═════ Dataset records ═════

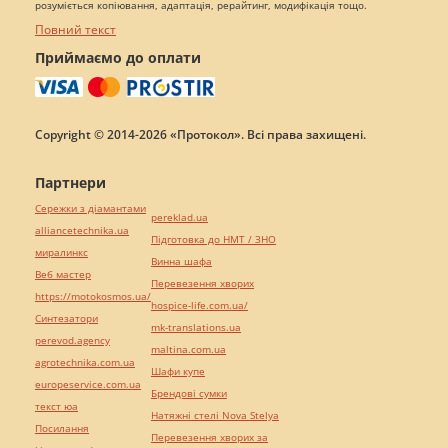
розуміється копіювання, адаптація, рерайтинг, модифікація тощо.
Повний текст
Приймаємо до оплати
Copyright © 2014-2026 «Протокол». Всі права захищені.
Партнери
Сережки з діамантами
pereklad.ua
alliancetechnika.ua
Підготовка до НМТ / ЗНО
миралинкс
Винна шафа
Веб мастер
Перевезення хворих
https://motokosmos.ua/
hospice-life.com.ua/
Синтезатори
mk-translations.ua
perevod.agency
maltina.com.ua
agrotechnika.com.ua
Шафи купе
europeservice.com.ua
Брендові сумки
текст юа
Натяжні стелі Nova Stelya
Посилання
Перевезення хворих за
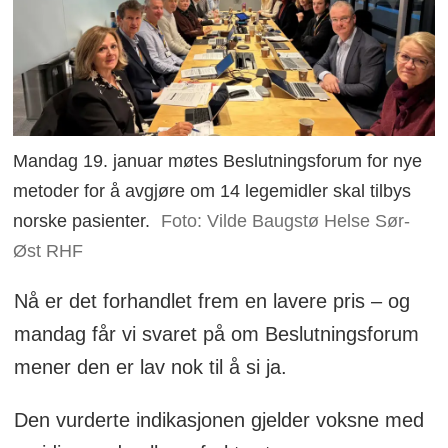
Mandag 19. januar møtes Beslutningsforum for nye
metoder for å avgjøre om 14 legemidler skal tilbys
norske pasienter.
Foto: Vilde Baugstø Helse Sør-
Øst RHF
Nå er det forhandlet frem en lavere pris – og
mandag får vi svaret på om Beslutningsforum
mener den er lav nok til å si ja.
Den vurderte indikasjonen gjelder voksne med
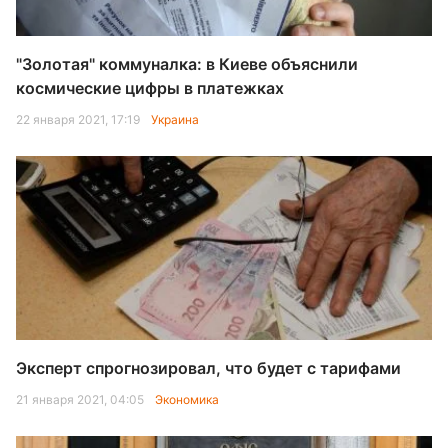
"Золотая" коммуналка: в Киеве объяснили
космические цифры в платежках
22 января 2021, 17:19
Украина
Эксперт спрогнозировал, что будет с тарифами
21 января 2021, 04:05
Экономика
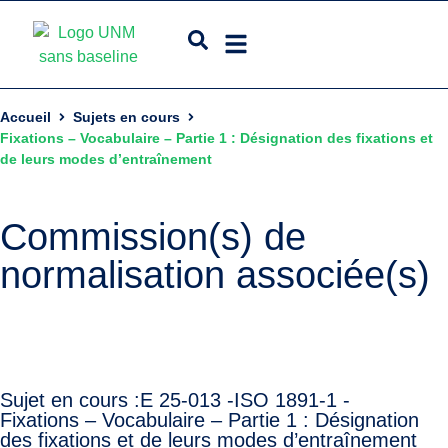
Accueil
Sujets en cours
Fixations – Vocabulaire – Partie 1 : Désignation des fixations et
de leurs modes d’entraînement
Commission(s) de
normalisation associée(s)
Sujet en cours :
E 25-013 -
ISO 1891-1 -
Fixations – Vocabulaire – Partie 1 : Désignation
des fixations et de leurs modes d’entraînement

═════
═════ Dataset records ═════

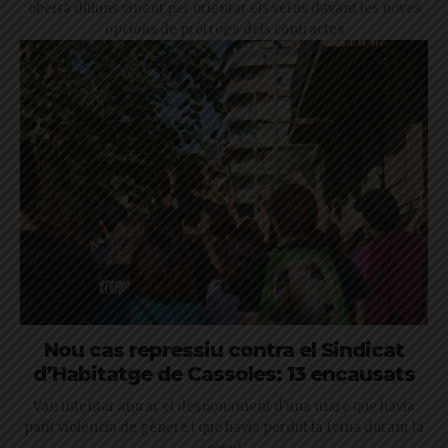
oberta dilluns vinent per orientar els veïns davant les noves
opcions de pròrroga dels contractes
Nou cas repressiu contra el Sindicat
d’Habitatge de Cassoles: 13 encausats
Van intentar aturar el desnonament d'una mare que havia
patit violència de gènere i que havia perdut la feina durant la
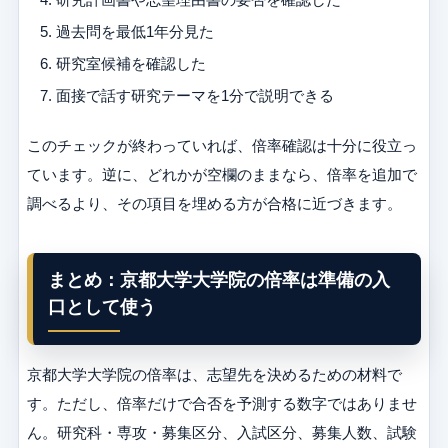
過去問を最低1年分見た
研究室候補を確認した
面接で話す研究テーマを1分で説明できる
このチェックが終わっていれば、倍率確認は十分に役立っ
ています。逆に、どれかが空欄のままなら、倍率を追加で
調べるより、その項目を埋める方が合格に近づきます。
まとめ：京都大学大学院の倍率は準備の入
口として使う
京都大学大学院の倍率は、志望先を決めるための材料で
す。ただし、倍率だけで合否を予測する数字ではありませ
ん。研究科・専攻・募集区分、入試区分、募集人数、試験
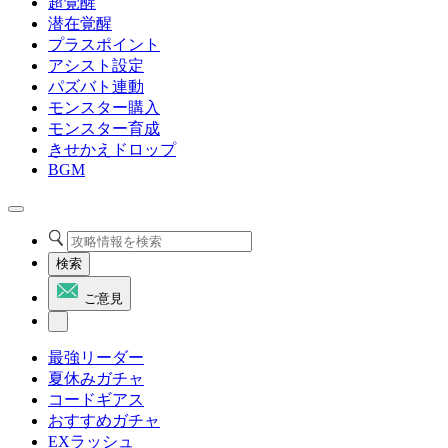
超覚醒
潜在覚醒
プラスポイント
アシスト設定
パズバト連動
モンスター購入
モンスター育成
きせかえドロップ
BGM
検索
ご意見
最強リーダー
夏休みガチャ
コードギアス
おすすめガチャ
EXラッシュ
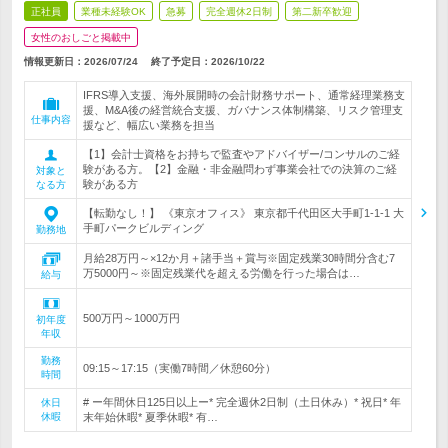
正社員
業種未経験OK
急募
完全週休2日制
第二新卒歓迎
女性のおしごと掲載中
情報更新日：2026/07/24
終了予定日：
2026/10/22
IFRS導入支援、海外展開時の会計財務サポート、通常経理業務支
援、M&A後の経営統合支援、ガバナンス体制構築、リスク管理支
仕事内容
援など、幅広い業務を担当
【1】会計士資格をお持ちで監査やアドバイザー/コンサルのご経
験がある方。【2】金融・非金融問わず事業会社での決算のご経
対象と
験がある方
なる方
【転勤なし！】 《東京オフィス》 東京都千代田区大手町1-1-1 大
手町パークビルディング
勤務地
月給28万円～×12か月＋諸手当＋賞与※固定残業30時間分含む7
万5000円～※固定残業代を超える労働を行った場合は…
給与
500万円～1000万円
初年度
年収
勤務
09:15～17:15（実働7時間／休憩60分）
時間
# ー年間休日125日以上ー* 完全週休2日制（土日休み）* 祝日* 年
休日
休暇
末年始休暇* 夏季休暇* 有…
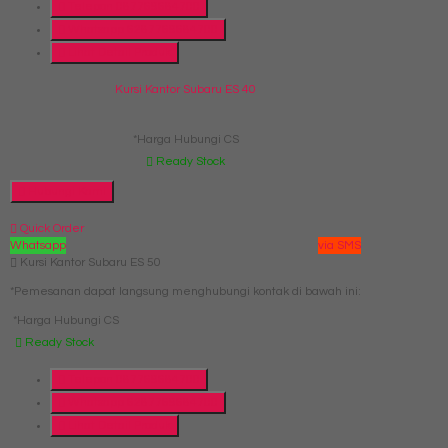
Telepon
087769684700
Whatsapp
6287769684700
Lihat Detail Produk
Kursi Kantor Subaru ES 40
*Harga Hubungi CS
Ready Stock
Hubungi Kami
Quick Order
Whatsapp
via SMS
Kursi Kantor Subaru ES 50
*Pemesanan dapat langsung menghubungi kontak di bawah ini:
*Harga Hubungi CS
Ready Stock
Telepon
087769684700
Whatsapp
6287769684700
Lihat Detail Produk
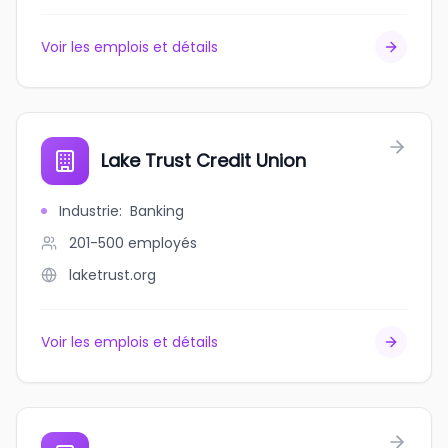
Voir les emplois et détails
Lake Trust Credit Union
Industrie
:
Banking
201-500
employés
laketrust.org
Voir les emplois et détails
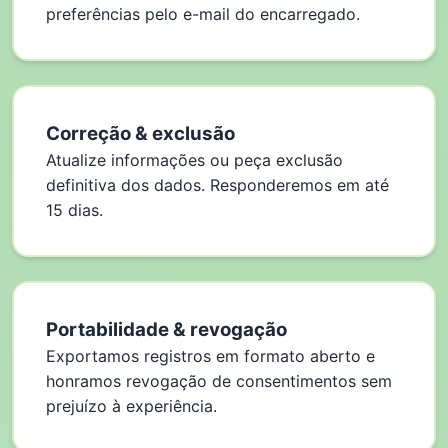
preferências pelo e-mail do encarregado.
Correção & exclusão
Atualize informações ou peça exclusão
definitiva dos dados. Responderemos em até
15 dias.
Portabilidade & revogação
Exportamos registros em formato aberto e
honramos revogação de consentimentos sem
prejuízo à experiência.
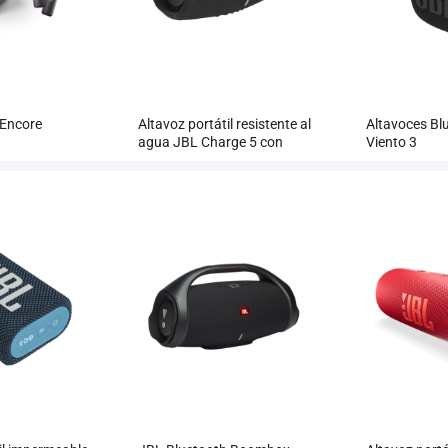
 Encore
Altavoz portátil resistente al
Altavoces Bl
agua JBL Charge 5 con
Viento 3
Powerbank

═════
═════ Dataset records ═════

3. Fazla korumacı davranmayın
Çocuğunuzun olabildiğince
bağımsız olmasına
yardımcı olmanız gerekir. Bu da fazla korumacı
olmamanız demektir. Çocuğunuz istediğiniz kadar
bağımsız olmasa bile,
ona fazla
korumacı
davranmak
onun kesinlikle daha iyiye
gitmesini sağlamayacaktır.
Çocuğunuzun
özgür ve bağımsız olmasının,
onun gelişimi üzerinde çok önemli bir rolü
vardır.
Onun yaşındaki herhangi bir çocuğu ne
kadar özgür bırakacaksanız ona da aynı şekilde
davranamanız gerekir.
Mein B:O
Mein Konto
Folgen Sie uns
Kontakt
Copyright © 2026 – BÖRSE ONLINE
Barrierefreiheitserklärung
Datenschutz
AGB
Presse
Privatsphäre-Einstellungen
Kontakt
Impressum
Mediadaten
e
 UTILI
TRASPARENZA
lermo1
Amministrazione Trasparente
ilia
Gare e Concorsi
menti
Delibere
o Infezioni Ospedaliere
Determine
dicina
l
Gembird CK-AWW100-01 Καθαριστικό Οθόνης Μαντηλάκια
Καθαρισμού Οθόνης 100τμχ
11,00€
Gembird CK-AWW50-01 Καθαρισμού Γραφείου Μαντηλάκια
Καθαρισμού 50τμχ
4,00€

═════

* What is expected
Please return only the lines above, starting at the line that has "Copyright © 2014-2026" and ending at the line that has "maltina.com.ua", keeping both and leaving each one unchanged.

* Exercise solution
Copyright © 2014-2026 «Протокол». Всі права захищені.
Партнери
Сережки з діамантами
pereklad.ua
alliancetechnika.ua
Підготовка до НМТ / ЗНО
миралинкс
Винна шафа
Веб мастер
Перевезення хворих
https://motokosmos.ua/
hospice-life.com.ua/
Синтезатори
mk-translations.ua
perevod.agency
maltina.com.ua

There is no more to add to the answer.